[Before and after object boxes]
►

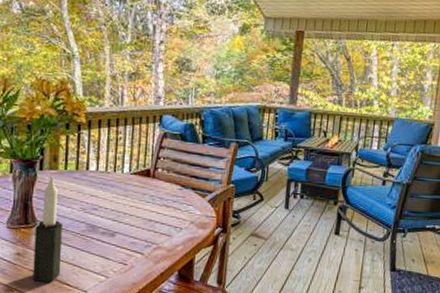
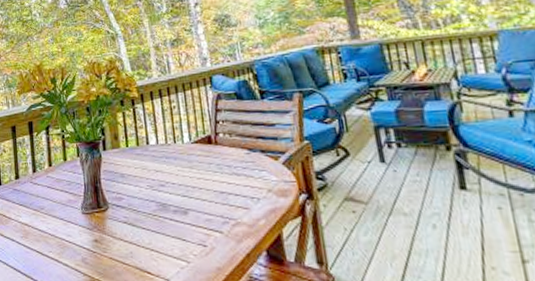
candle: present [32,175,63,282] -> none [108,154,140,271]

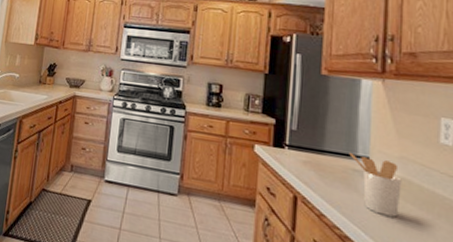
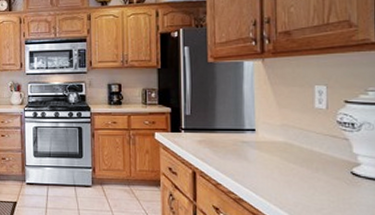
utensil holder: present [349,152,402,218] -> none [238,127,284,176]

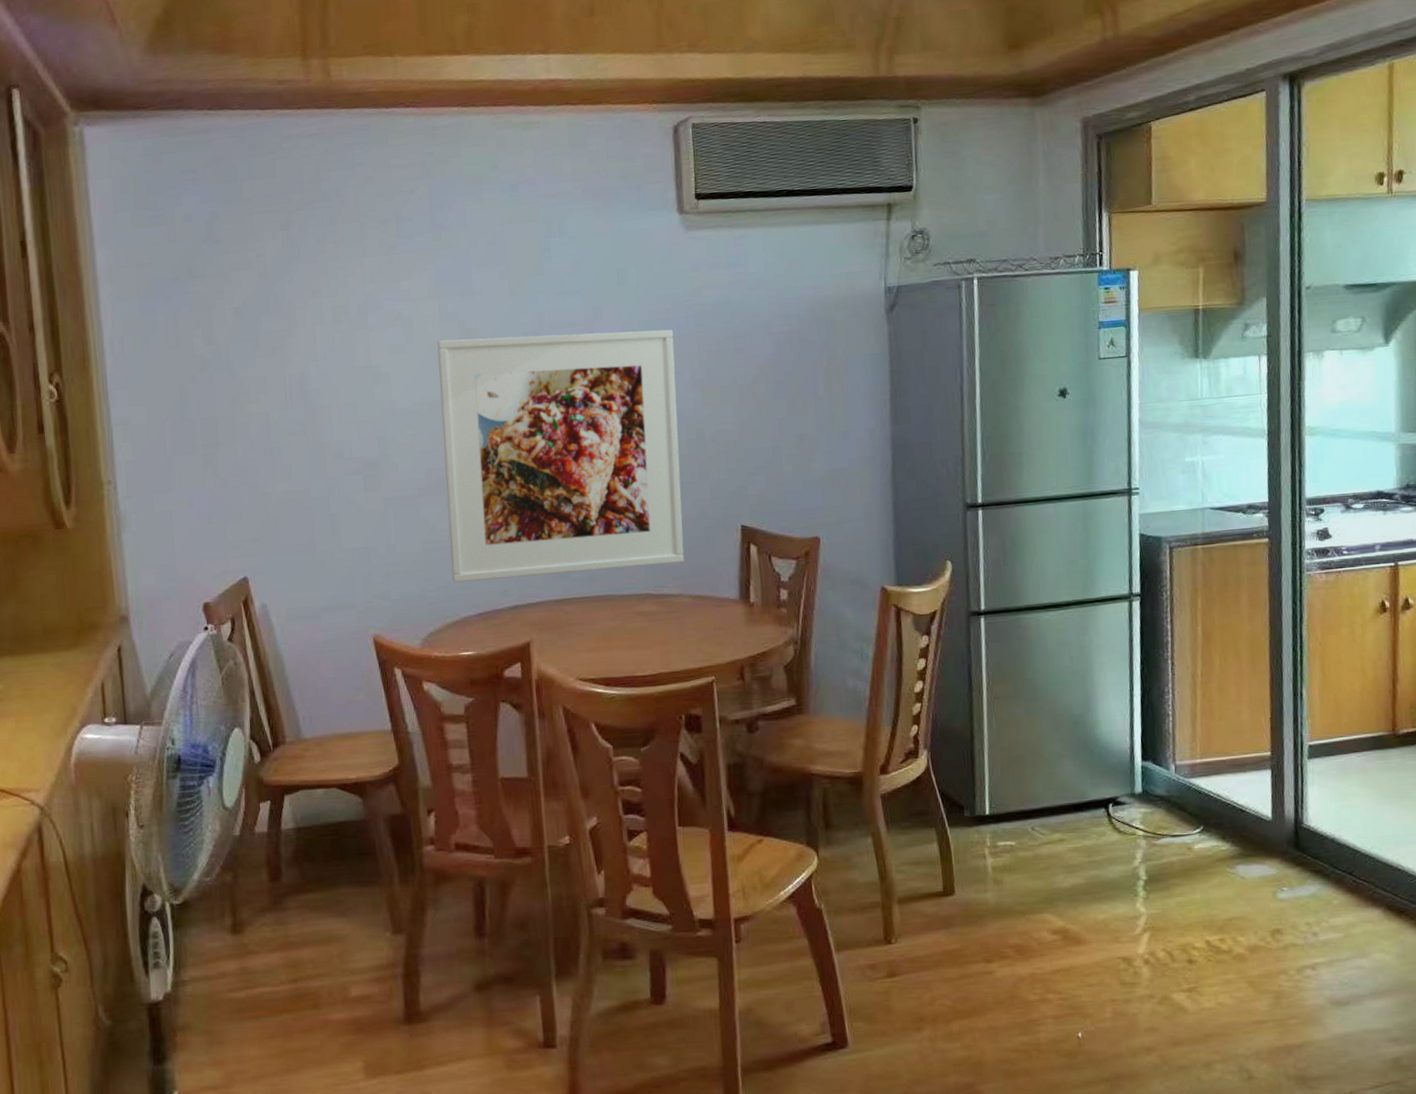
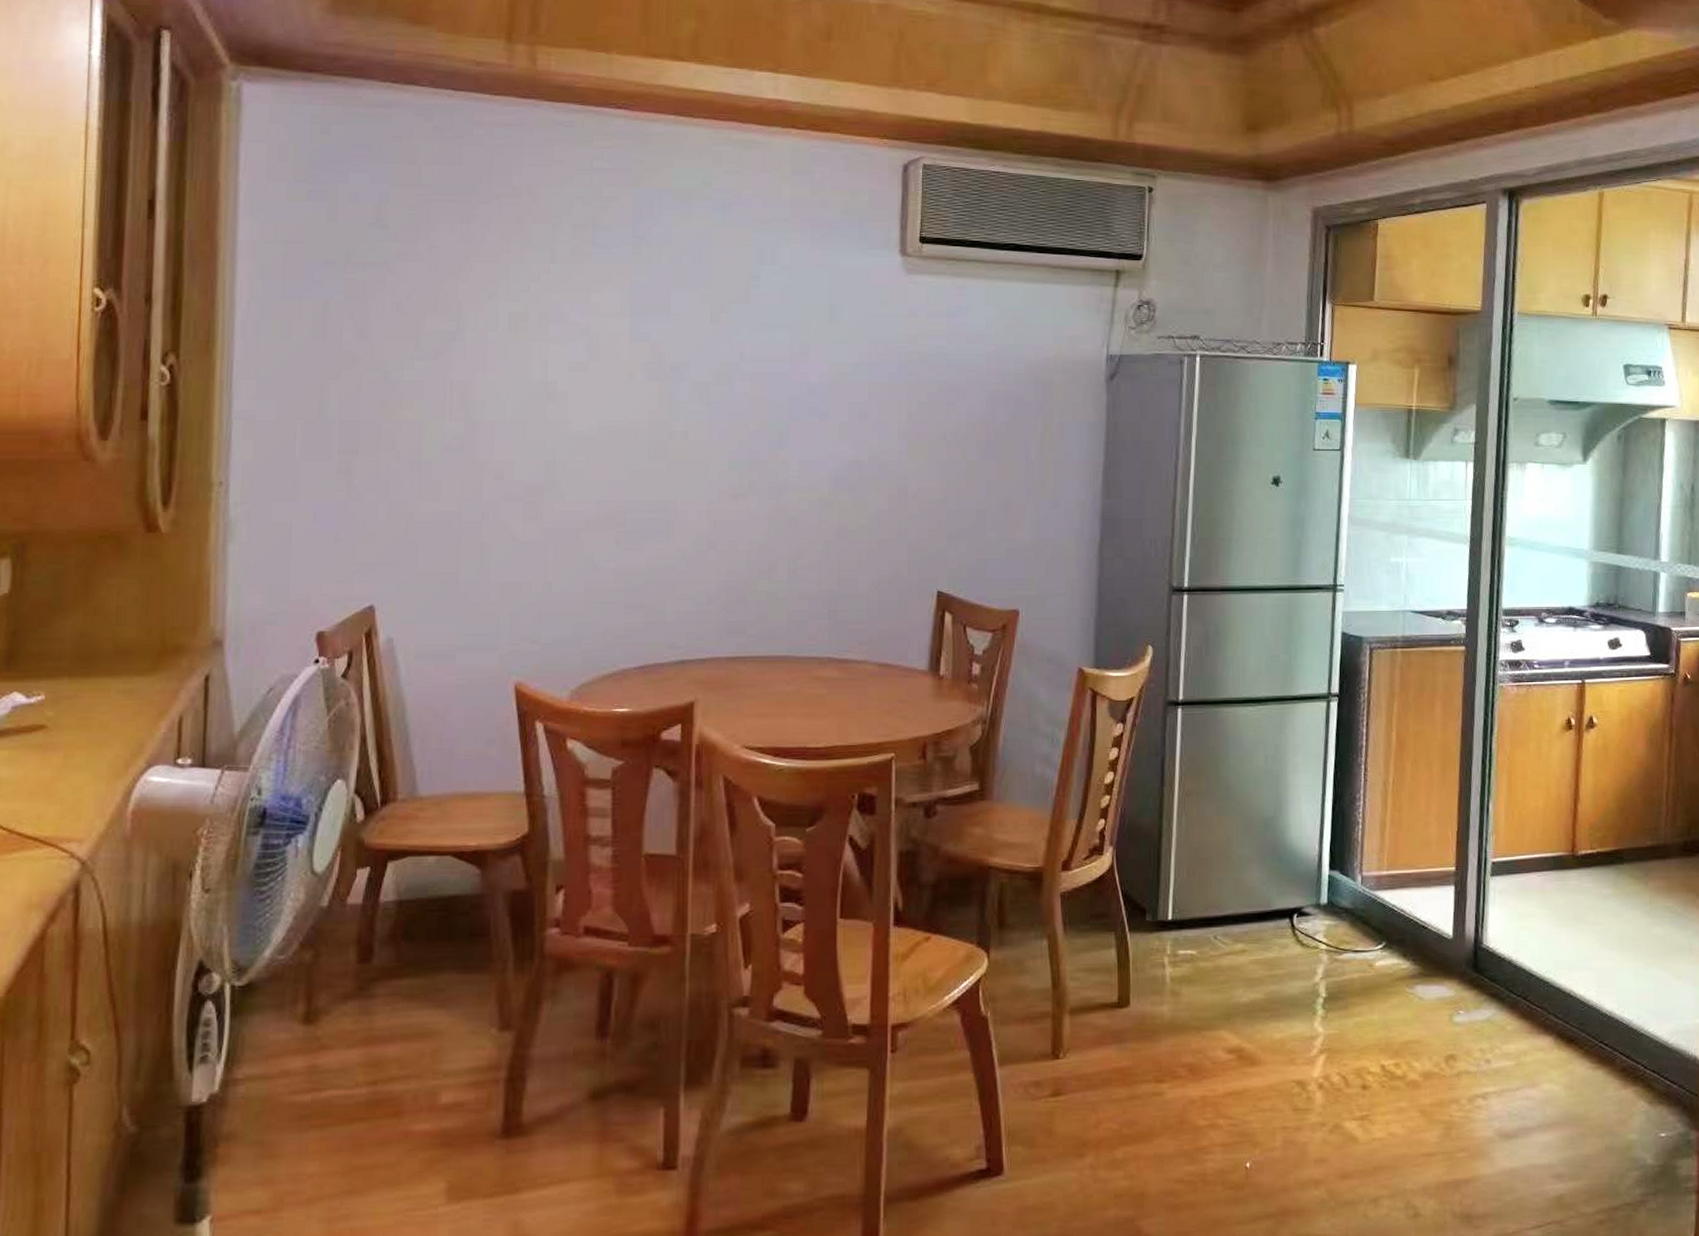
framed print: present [437,329,684,583] -> none [613,362,883,630]

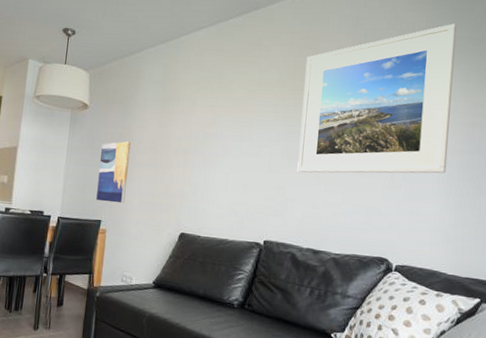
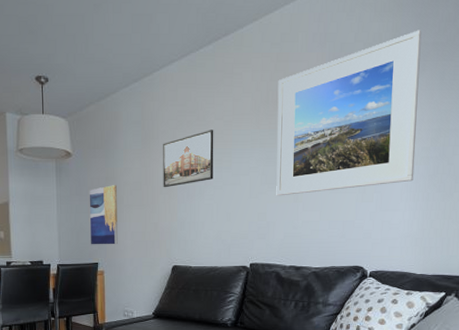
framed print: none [178,97,237,151] -> present [163,130,214,188]

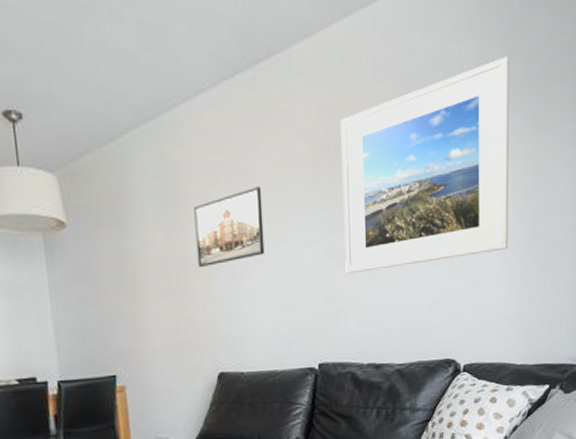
wall art: present [89,185,118,245] -> none [95,266,141,351]

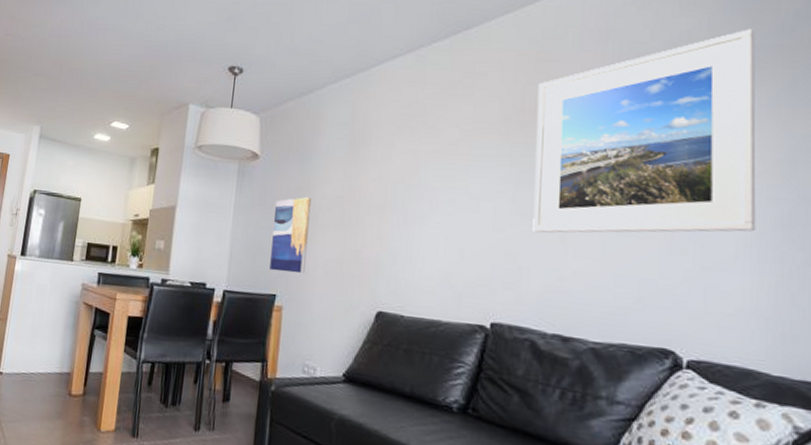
wall art: none [95,266,141,351] -> present [269,197,311,274]
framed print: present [194,187,265,268] -> none [372,139,446,207]

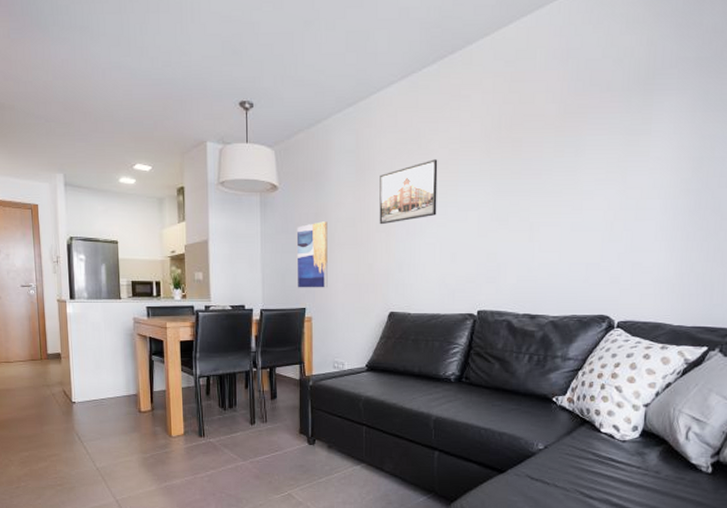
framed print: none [372,139,446,207] -> present [379,159,438,225]
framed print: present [532,29,756,233] -> none [508,43,682,235]

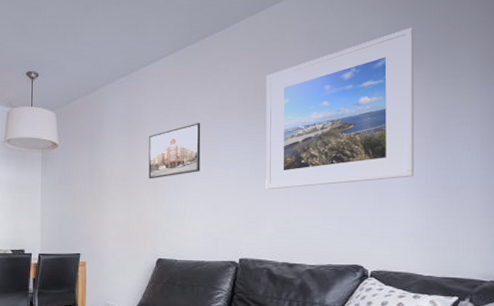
wall art: present [296,221,327,288] -> none [73,175,102,236]
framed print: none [508,43,682,235] -> present [266,27,415,190]

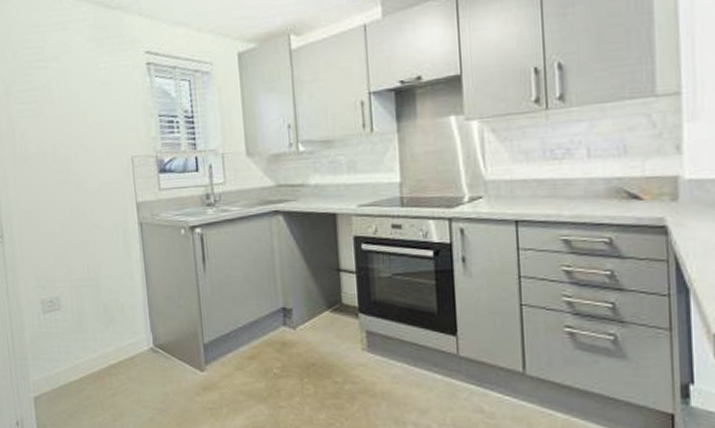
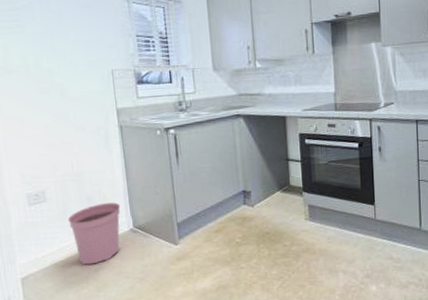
plant pot: none [82,315,140,388] -> present [67,203,121,265]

◄

* TASK DETAILS: Above are the records; return the lines in them from the one with "framed print: present [437,329,684,583]" to the one with "framed print: present [194,187,265,268]", inclusive, exactly and without images.

* SOLUTION FOR THIS EXERCISE:
framed print: present [437,329,684,583] -> none [613,362,883,630]

framed print: none [178,97,237,151] -> present [163,130,214,188]

wall art: present [89,185,118,245] -> none [95,266,141,351]

wall art: none [95,266,141,351] -> present [269,197,311,274]
framed print: present [194,187,265,268] -> none [372,139,446,207]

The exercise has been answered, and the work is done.